#### Activity
Retype the Ed Wood article word for word, starting at "Ed Wood Wednesdays, week" and ending at "Writer Leo Eaton.".

#### Study text
——
Wednesday, November 13, 2019

Ed Wood Wednesdays, week 92: "Drag It Out" (1971)

Ed Wood gets the opportunity to interview himself in "Drag It Out."

While working as a writer in the 1960s and '70s, Edward D. Wood, Jr. produced both fiction and nonfiction in staggering quantities. Books, stories, and even whole novels came flying from his typewriter in those booze-soaked years. He didn't have the luxury of spending weeks or months on a manuscript. He really needed the money, and the only way he knew to survive was by being hyper-prolific and making one sale after another. In a way, this is one of the strengths of his writing; there's a feverish immediacy to his hastily-written prose. There's nothing careful or cautious about it.

Writer Leo Eaton.
But the relentless pace meant that Ed didn't have time for such niceties as research. When tasked with producing nonfiction, he often relied heavily on his own memories and imagination. Or, to put it more bluntly, he just made stuff up and passed it off as the truth. It's likely that his editors didn't much care, as long as Ed's text wasn't blatantly plagiarized or recycled. Leo Eaton, who worked alongside Eddie at Pendulum Publishing in Los Angeles in the early '70s, remembered that some of Ed's coworkers did get fired for such things. Here's his version of those events:
While we liked the extra money from writing the books, none of us (except maybe Ed) liked the idea of spending our free time writing them, especially since people only bought them for the pictures. Before I joined Pendulum, the younger writers had developed a unique short-cut, dipping into the files for magazine articles that had been written a year or more before, collecting seven or eight together, then rewriting the first paragraph of each to fit a new generic title. Such a "new" manuscript was then sent straight down to typesetting. I think the record for 'writing' a 'new' non-fiction book was an hour. Eight hundred bucks is certainly good pay for an hour's work! Ed used to disapprove strongly and always wrote his manuscripts completely, although he too culled heavily from the [preexisting] T. K. Peters [sex research] material. Apparently the scam was discovered some months after I'd left Pendulum, and at least one of my fellow writers was fired.
——
#### Given data
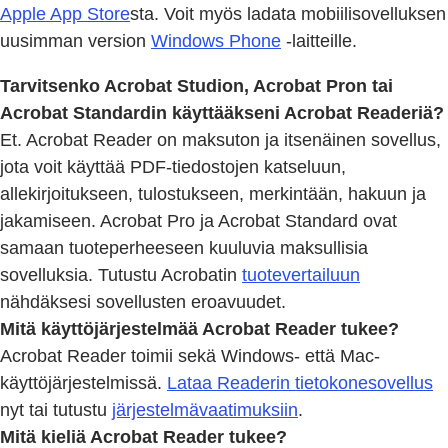
Apple App Store
sta. Voit myös ladata mobiilisovelluksen
uusimman version
Windows Phone
-laitteille.
Tarvitsenko Acrobat Studion, Acrobat Pron tai
Acrobat Standardin käyttääkseni Acrobat Readeriä?
Et. Acrobat Reader on maksuton ja itsenäinen sovellus,
jota voit käyttää PDF-tiedostojen katseluun,
allekirjoitukseen, tulostukseen, merkintään, hakuun ja
jakamiseen. Acrobat Pro ja Acrobat Standard ovat
samaan tuoteperheeseen kuuluvia maksullisia
sovelluksia. Tutustu Acrobatin
tuotevertailuun
nähdäksesi sovellusten eroavuudet.
Mitä käyttöjärjestelmää Acrobat Reader tukee?
Acrobat Reader toimii sekä Windows- että Mac-
käyttöjärjestelmissä.
Lataa Readerin tietokonesovellus
nyt tai tutustu
järjestelmävaatimuksiin
.
Mitä kieliä Acrobat Reader tukee?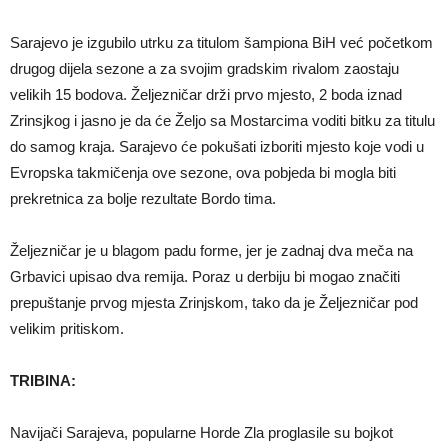
Sarajevo je izgubilo utrku za titulom šampiona BiH već početkom
drugog dijela sezone a za svojim gradskim rivalom zaostaju
velikih 15 bodova. Željezničar drži prvo mjesto, 2 boda iznad
Zrinsjkog i jasno je da će Željo sa Mostarcima voditi bitku za titulu
do samog kraja. Sarajevo će pokušati izboriti mjesto koje vodi u
Evropska takmičenja ove sezone, ova pobjeda bi mogla biti
prekretnica za bolje rezultate Bordo tima.
Željezničar je u blagom padu forme, jer je zadnaj dva meča na
Grbavici upisao dva remija. Poraz u derbiju bi mogao značiti
prepuštanje prvog mjesta Zrinjskom, tako da je Željezničar pod
velikim pritiskom.
TRIBINA:
Navijači Sarajeva, popularne Horde Zla proglasile su bojkot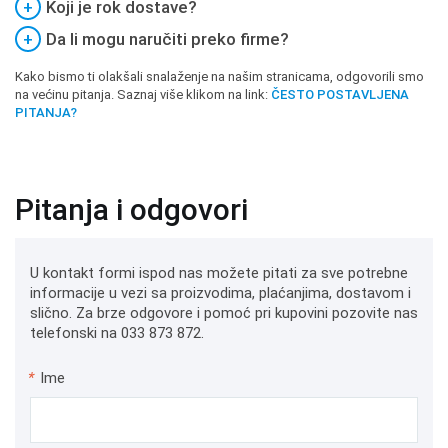
+
Koji je rok dostave?
+
Da li mogu naručiti preko firme?
Kako bismo ti olakšali snalaženje na našim stranicama, odgovorili smo
na većinu pitanja. Saznaj više klikom na link:
ČESTO POSTAVLJENA
PITANJA?
Pitanja i odgovori
U kontakt formi ispod nas možete pitati za sve potrebne
informacije u vezi sa proizvodima, plaćanjima, dostavom i
slično. Za brze odgovore i pomoć pri kupovini pozovite nas
telefonski na 033 873 872.
*
Ime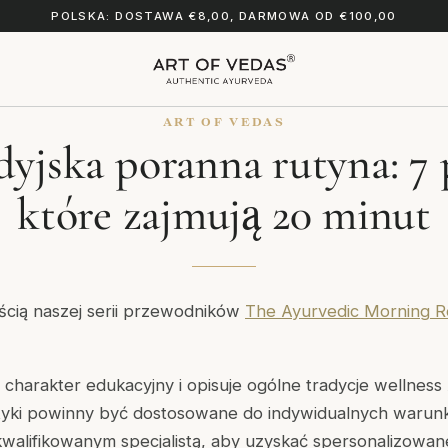
POLSKA: DOSTAWA €8,00, DARMOWA OD €100,00
ART OF VEDAS
yjska poranna rutyna: 7 
które zajmują 20 minut
ęścią naszej serii przewodników
The Ayurvedic Morning Ro
harakter edukacyjny i opisuje ogólne tradycje wellness
tyki powinny być dostosowane do indywidualnych waru
kwalifikowanym specjalistą, aby uzyskać spersonalizowa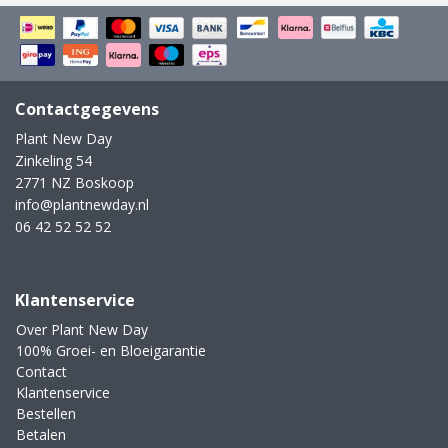
Contactgegevens
Plant New Day
Zinkeling 54
2771 NZ Boskoop
info@plantnewday.nl
06 42 52 52 52
Klantenservice
Over Plant New Day
100% Groei- en Bloeigarantie
Contact
Klantenservice
Bestellen
Betalen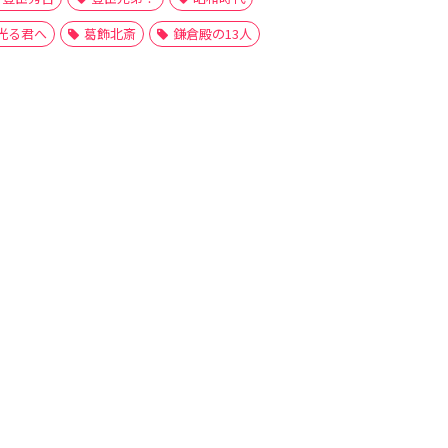
光る君へ
葛飾北斎
鎌倉殿の13人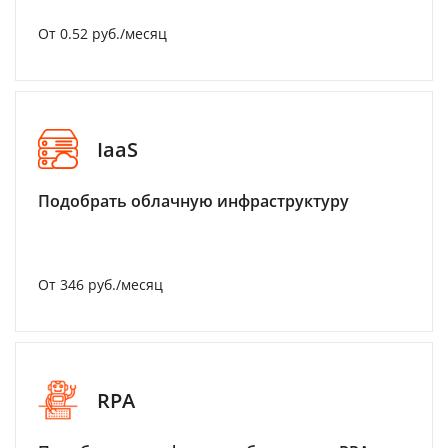
От 0.52 руб./месяц
IaaS
Подобрать облачную инфраструктуру
От 346 руб./месяц
RPA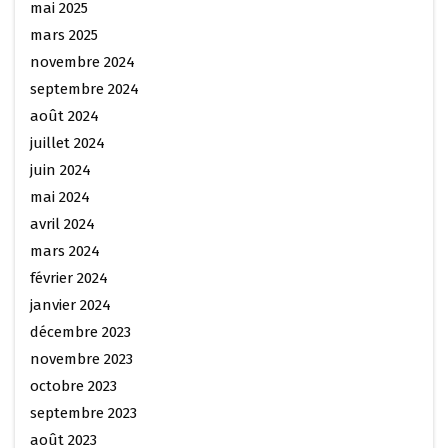
mai 2025
mars 2025
novembre 2024
septembre 2024
août 2024
juillet 2024
juin 2024
mai 2024
avril 2024
mars 2024
février 2024
janvier 2024
décembre 2023
novembre 2023
octobre 2023
septembre 2023
août 2023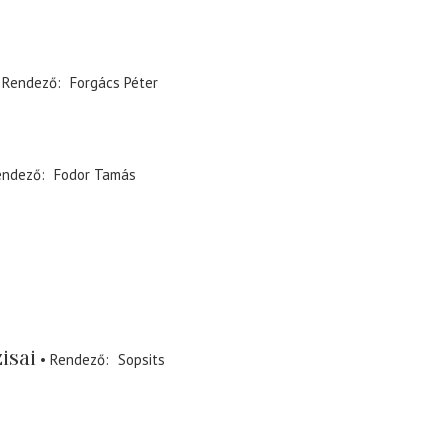
Rendező
Forgács Péter
endező
Fodor Tamás
isai
Rendező
Sopsits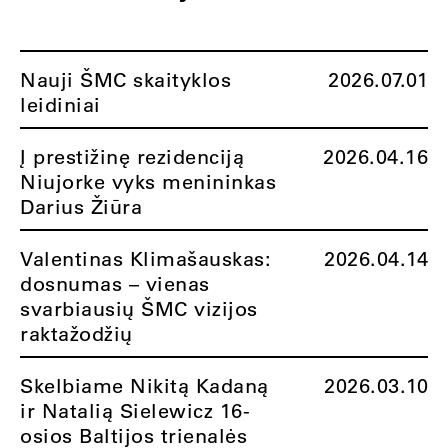
Nauji ŠMC skaityklos
2026.07.01
leidiniai
Į prestižinę rezidenciją
2026.04.16
Niujorke vyks menininkas
Darius Žiūra
Valentinas Klimašauskas:
2026.04.14
dosnumas – vienas
svarbiausių ŠMC vizijos
raktažodžių
Skelbiame Nikitą Kadaną
2026.03.10
ir Natalią Sielewicz 16-
osios Baltijos trienalės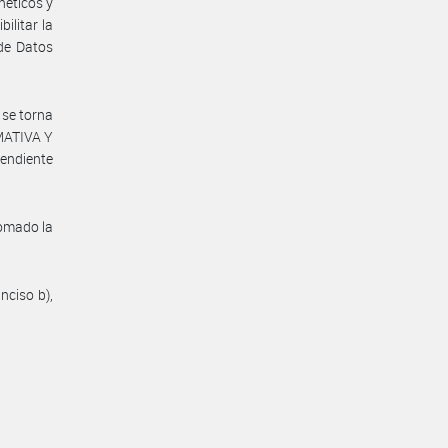
néticos y
ilitar la
 de Datos
 se torna
RMATIVA Y
endiente
omado la
nciso b),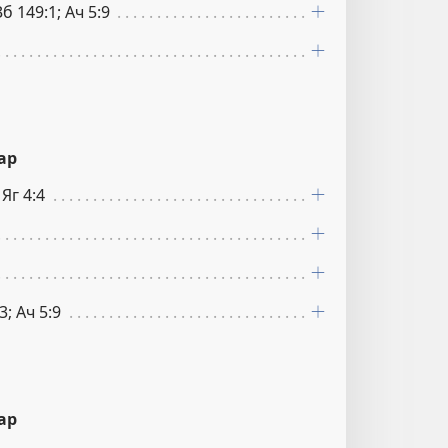
Зб 149:1; Ач 5:9
ар
 Яг 4:4
3; Ач 5:9
ар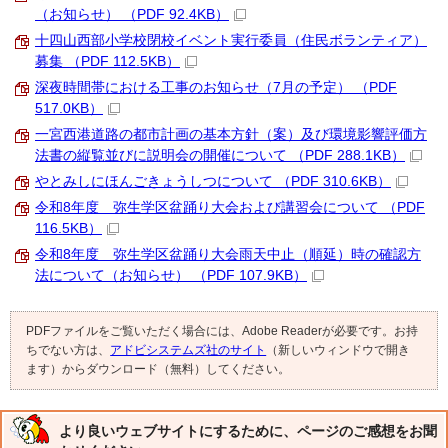
（お知らせ） （PDF 92.4KB）
十四山西部小学校閉校イベント実行委員（住民ボランティア）
募集 （PDF 112.5KB）
深夜時間帯における工事のお知らせ（7月の予定） （PDF
517.0KB）
一宮西港道路の都市計画の基本方針（案）及び環境影響評価方
法書の縦覧並びに説明会の開催について （PDF 288.1KB）
やとみしにほんごきょうしつについて （PDF 310.6KB）
令和8年度 弥生学区盆踊り大会および講習会について （PDF
116.5KB）
令和8年度 弥生学区盆踊り大会雨天中止（順延）時の確認方
法について（お知らせ） （PDF 107.9KB）
PDFファイルをご覧いただく場合には、Adobe Readerが必要です。お持
ちでない方は、
アドビシステムズ社のサイト
（新しいウィンドウで開き
ます）からダウンロード（無料）してください。
より良いウェブサイトにするために、ページのご感想をお聞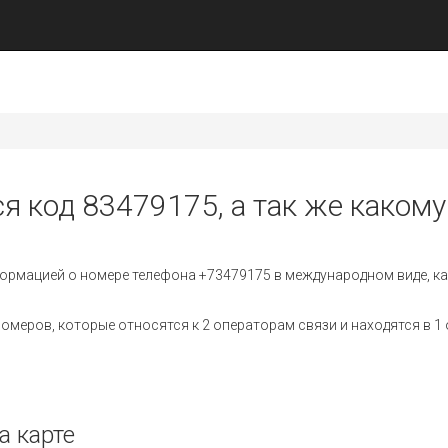
я код 83479175, а так же какому
ормацией о номере телефона +73479175 в международном виде, ка
меров, которые относятся к 2 операторам связи и находятся в 1 
а карте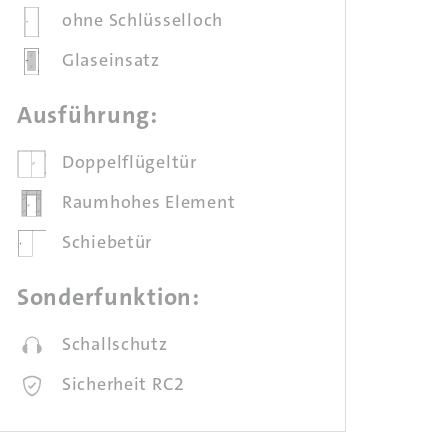
ohne Schlüsselloch
Glaseinsatz
Ausführung:
Doppelflügeltür
Raumhohes Element
Schiebetür
Sonderfunktion:
Schallschutz
Sicherheit RC2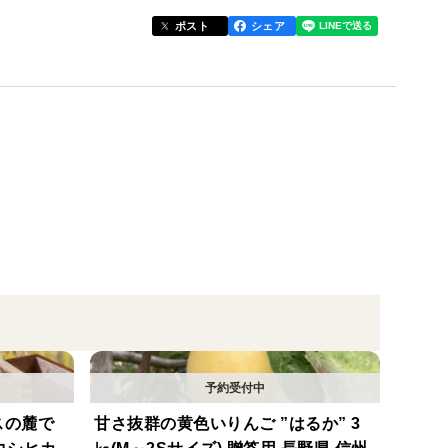
水といった自然の恵みを最大限に活かし皆さまのもと
ポスト
シェア
た歯応えが魅力の品種です。
い9月でもついつい手が出てしまう、食欲の秋にはもっ
となりますが、贈り物や、ご家族との食卓に、彩と旬
ーにも美味しくご利用いただけます。
/_/_/_/_/_/_/_/_/_/_/
こだわり栽培をしています。
スの麓で
甘さ抜群の黄色いりんご ”はるか” 3
/_/_/_/_/_/_/_/_/_/_/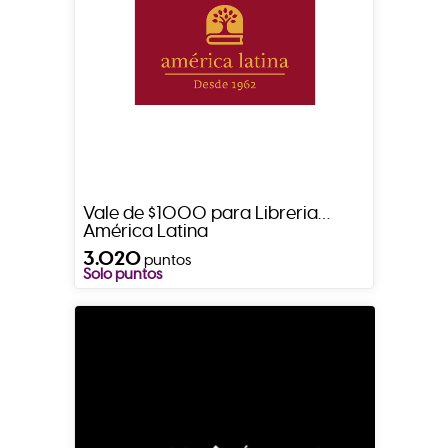
Vale de $1000 para Libreria
América Latina
3.020
puntos
Solo puntos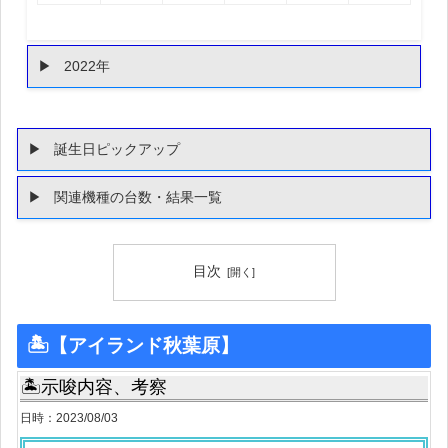
2022年
誕生日ピックアップ
関連機種の台数・結果一覧
目次
🏝【アイランド秋葉原】
🏝示唆内容、考察
日時：2023/08/03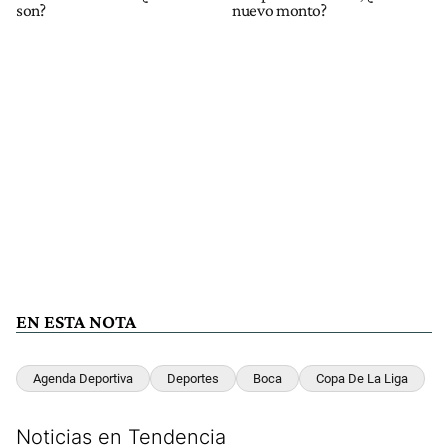
son?
nuevo monto?
EN ESTA NOTA
Agenda Deportiva
Deportes
Boca
Copa De La Liga
Noticias en Tendencia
——
#### Exercise response
Ed Wood Wednesdays, week 92: "Drag It Out" (1971)

Ed Wood gets the opportunity to interview himself in "Drag It Out."

While working as a writer in the 1960s and '70s, Edward D. Wood, Jr. produced both fiction and nonfiction in staggering quantities. Books, stories, and even whole novels came flying from his typewriter in those booze-soaked years. He didn't have the luxury of spending weeks or months on a manuscript. He really needed the money, and the only way he knew to survive was by being hyper-prolific and making one sale after another. In a way, this is one of the strengths of his writing; there's a feverish immediacy to his hastily-written prose. There's nothing careful or cautious about it.

Writer Leo Eaton.